The third group of disorders related to radiation exposure is the heritable effects of radiation. UNSCEAR presented evidence that damage to DNA of germ cells resulted in heritable diseases. Unfortunately, these may be passed on to offspring and to several future generations. The evidence is clearer with higher than lower doses, but there is experimental evidence in animals that mutations induced by radiation can indeed appear in several generations.12
For the optimists in the medical profession, there is a group who believe in radiation hormesis.13 This is the hypothesis that a small dose of radiation may actually be beneficial to living tissues. Mice exposed to low dose of radiation became resistant to the effects of future exposure to radiation and also resistant to certain diseases.13 It is my wishful thinking that this be true, but unfortunately the evidence is not yet strong enough.
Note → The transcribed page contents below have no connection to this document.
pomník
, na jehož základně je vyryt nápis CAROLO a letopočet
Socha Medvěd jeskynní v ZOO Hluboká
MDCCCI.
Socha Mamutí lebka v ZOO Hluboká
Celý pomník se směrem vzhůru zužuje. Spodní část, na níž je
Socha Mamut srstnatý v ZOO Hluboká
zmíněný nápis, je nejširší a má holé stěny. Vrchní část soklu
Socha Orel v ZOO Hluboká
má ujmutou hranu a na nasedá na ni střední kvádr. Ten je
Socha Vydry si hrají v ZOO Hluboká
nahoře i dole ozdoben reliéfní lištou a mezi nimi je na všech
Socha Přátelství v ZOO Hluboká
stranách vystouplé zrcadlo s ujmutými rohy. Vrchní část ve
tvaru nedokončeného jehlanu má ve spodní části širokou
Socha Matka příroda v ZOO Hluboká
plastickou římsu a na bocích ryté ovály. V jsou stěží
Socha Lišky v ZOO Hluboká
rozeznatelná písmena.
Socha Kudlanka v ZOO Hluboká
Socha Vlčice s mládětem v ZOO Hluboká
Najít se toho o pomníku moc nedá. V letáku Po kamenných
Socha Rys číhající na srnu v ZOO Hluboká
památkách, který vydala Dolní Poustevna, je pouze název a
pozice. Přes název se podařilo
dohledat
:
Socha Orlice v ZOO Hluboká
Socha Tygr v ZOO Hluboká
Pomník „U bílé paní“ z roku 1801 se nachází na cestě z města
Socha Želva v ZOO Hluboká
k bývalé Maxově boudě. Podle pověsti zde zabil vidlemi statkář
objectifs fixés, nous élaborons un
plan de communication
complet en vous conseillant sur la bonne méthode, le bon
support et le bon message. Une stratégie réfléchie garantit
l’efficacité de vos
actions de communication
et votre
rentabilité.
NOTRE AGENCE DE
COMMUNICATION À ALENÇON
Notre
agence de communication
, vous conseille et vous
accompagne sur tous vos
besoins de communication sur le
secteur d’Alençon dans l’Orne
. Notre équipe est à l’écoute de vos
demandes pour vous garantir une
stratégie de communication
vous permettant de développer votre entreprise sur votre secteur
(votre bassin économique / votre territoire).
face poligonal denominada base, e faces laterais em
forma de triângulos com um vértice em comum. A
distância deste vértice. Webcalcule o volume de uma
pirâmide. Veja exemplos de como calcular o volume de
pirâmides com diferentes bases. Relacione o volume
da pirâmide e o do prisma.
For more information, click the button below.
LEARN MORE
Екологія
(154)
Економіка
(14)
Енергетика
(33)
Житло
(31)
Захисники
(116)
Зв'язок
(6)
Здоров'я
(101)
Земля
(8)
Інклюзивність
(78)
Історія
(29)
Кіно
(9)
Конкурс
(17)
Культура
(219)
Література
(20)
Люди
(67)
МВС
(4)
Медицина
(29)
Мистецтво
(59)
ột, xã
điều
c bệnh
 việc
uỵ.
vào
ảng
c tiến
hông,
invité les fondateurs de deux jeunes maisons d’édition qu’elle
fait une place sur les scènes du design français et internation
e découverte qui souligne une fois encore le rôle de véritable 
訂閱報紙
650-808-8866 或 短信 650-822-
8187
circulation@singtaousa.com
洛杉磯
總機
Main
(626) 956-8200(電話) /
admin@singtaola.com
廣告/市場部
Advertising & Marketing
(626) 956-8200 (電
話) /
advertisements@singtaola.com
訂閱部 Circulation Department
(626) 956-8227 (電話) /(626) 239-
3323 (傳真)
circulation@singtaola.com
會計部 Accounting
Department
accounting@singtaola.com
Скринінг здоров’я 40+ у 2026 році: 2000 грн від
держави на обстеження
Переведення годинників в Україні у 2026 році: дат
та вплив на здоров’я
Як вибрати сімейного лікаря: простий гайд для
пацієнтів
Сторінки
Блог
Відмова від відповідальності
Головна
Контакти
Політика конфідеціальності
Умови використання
Perhaps in Oman at this stage, we more importantly need good regulations to control the handling and uses of ionising radiation. Unfortunately, there are currently no regulations in Oman that control X-ray machines, and only lax regulations for handling radioactive substances. Thus the use of low-dose radiation in Omani medicine is potentially dangerous to our community. We need tougher regulations on the purchase of X-ray machines and on the running these machines. In some private clinics in Oman, unqualified technologists run X-ray machines as there are no specific licensing regulations. The training requirements for radiological technologists are also limited. In addition, there are no training requirements for physicians who use X-ray machines. Unfortunately, there are physicians who actually run fluoroscopic machines without adequate licensing procedures. Not all radiological procedures and cardiac catheterisation procedures are adequately monitored from the equipment point of view, or by the physicians or technologists involved. The good news is that there is a move in the government towards setting up such a regulatory authority.
It should be mandatory for any physician handling radioactive material or using X-ray machines to attend a course on radiation safety and the use of these materials and machines to be certified prior to any use. Likewise, the technologists or nurses involved must have a similar course and certification. In addition, Oman needs to recognise medical physics as a specialised profession. Medical physicists are needed in all radiology and nuclear medicine departments to be in charge of quality control and assurance and as radiation safety officers.
What we need in Oman now is education of medical doctors on the dangers of medical imaging that utilises ionising radiation, in particular CT scanning and cardiac catheterisation studies. We also need continuing medical education on the appropriate criteria and clinical indications for the uses of these diagnostic tools.14 Most importantly, and perhaps of great urgency, is the creation of an independent regulatory body to regulate the safe use of ionising regulation in medicine and otherwise. This governmental body needs to be free of the control of any ministry, and has to have authority to license the use of radioactive materials and of X-ray-producing equipment, as well as regulatory control over the education of staff handling both low and higher dose radiation sources in medicine and elsewhere. We need to respect and control low-dose radiation to safeguard ourselves and our future generations.